Some Guardian links you may have missed...
Whilst I've been busy having a blogging holiday, watching the World Cup, and fixing up the server that powers currybetdotnet (badly), lots of things happened on the web that I would normally link to. Here is a quick summary of some things of note on The Guardian site that I would have pointed to.
Alistair Dant on how we built the Twitter replay interactive
One of the highlight's of our interactive World Cup coverage was the ability to 'replay' a match, viewing a stream of words that reflected how people were tweeting during the game. My colleague Alistair Dant wrote this detailed and excellent Inside Guardian blogpost delving behind the scenes of how it was done.
Phil Gyford's "Today's Paper" app
Phil Gyford used the Guardian Open Platform API to build an app that allows you to easily flick through the articles that make up the day's printed edition of The Guardian or The Observer. In his quest for a simplified interface he has ditched most of the navigation and 'clutter' of a news website. He also wrote a very thoughtful blogpost about why he built it. I may have been taking a blogging holiday here, but as Information Architect for guardian.co.uk I wrote a post looking at some of the issues it raised for the Open Platform blog.
Marina Hyde mixing it in the comments
Marina Hyde is one of our best columnists at getting involved 'below the line' with Guardian readers. A piece she wrote about Perez Hilton attracted several comments of the "Never heard of him so don't know why you wrote this" variety. As my wife put it, "I thought that was why you read newspapers, to find out things you don't know". Marina joined in the comments on her piece with a fantastic put-down:
"As for those 'never heard of him' comments, I must say do always rather wonder after the point of people who regard that type of statement of as any kind of comment at all. thank heavens it never happens on the Sportblog - we could probably all live without people logging in to post comments like 'Kaka - never heard of him' or 'who is Arsene Wenger?' in the mistaken belief that they're being arch."
The tenth thing you didn't know about the Internet
On the debit site of enabling comments, John Naughton's long form essay on "The internet: everything you ever need to know" must have looked great in print for a print audience. Online it probably needed a tenth point added about the statistical likelihood that the first comments on any online newspaper article being 'ugh?'.
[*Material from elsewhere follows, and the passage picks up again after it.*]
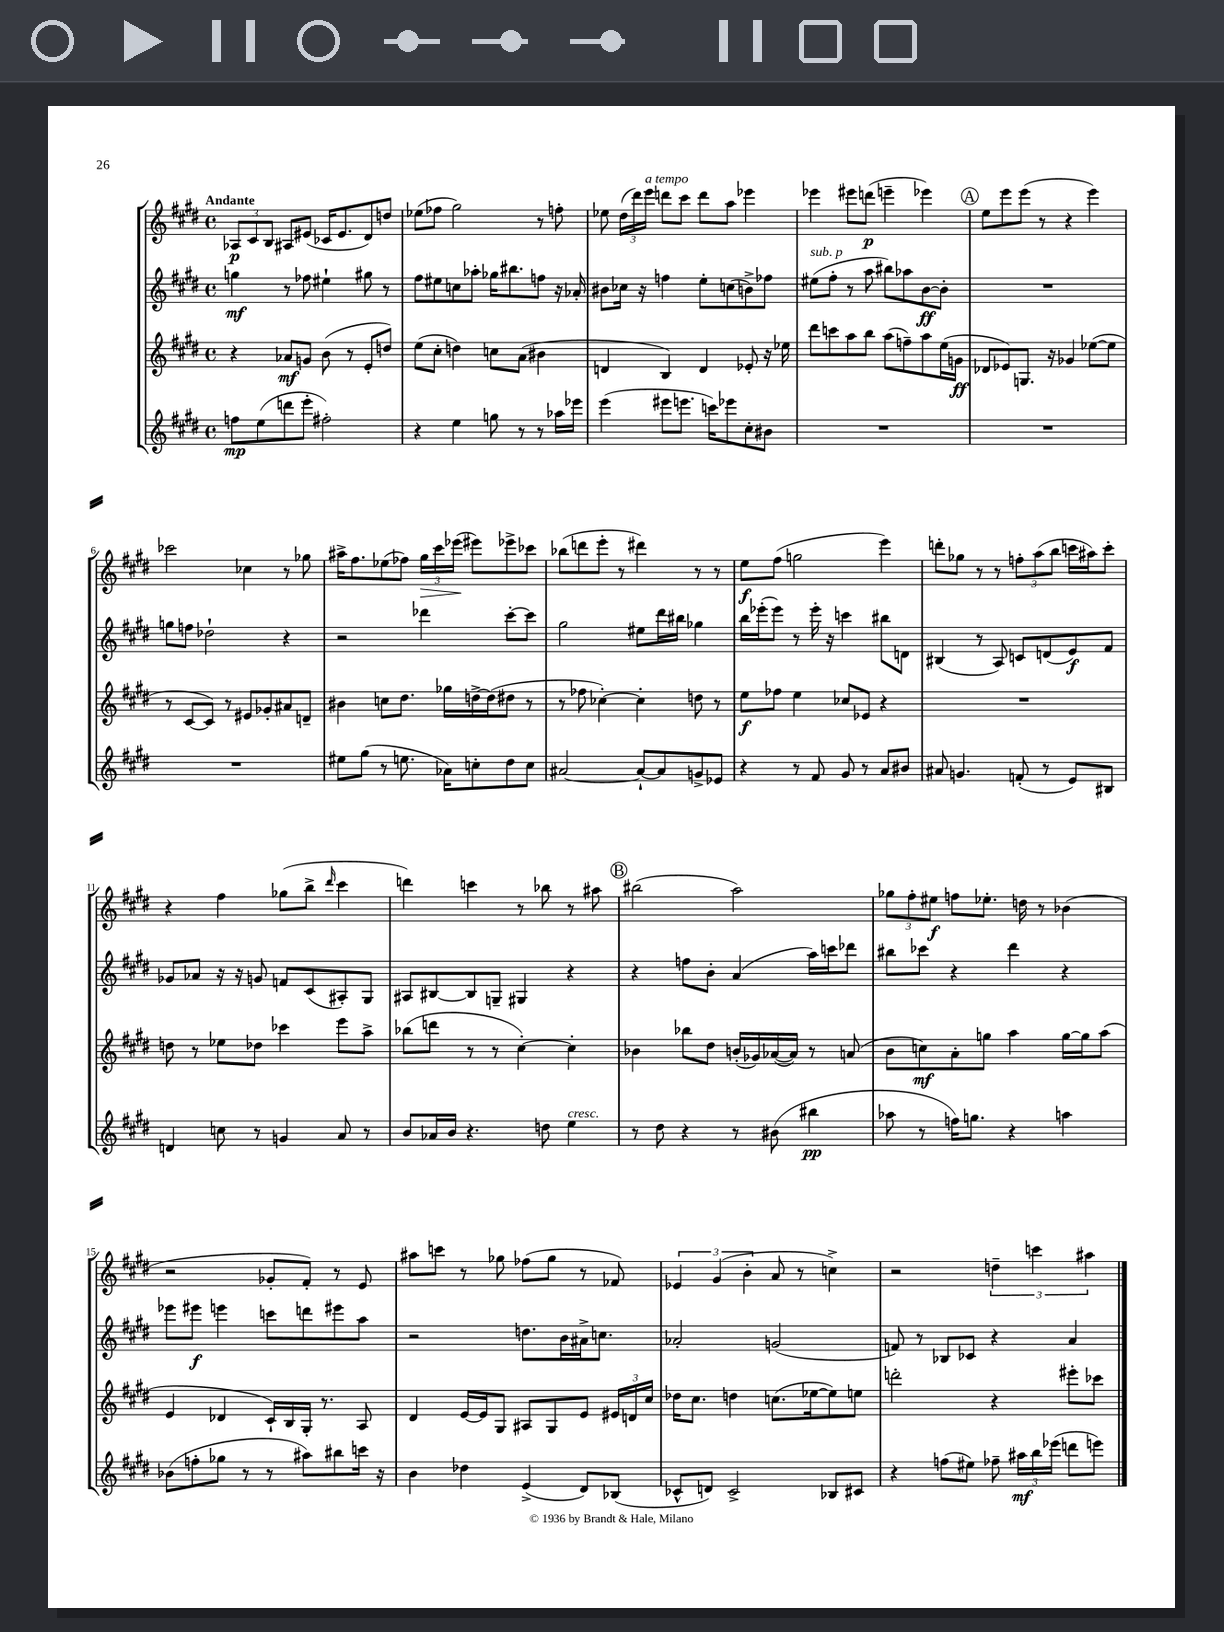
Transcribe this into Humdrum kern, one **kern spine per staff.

The Times paywall goes up, The Guardian's WordPress plugin comes out
The Guardian responded to The Times paywall with a tongue-in-cheek introduction to guardian.co.uk from John Crace and the announcement of the 'defection' of the BabyBarista blog.
Of longer term technical significance, we launched a Guardian WordPress plugin built off the Open Platform. It allows anyone with a self-hosted WordPress blog to fill in a form to get an API key, and then republish any Guardian article from our API either in full or in snippets. All they are required to do is carry our advertising and tracking code.
"It's pretty simple, really, yet seemingly so difficult for the newspaper industry to grasp. The secret is to stop trying to chase after and punish those who 'steal' your news content, and instead figure out how to make the inevitable into a profit center and brand enhancer. You know, the old 'When life gives you lemons, make lemonade' approach to life, and business."
Another project powered by the Open Platform API is that we finally have a recipe search. For a paper that produces a lot of food coverage in print, it was previously very hard to uncover the depth of the recipes available online at guardian.co.uk. The new search facility has the ability to filter by type of diet, as well as select specific recipe writers, and you can search for a combination of ingredients or a recipe by name.
I'm hopeful that this will be the first of many structured and scoped searches over specific chunks of Guardian & Observer content that we can launch off the back of having the API.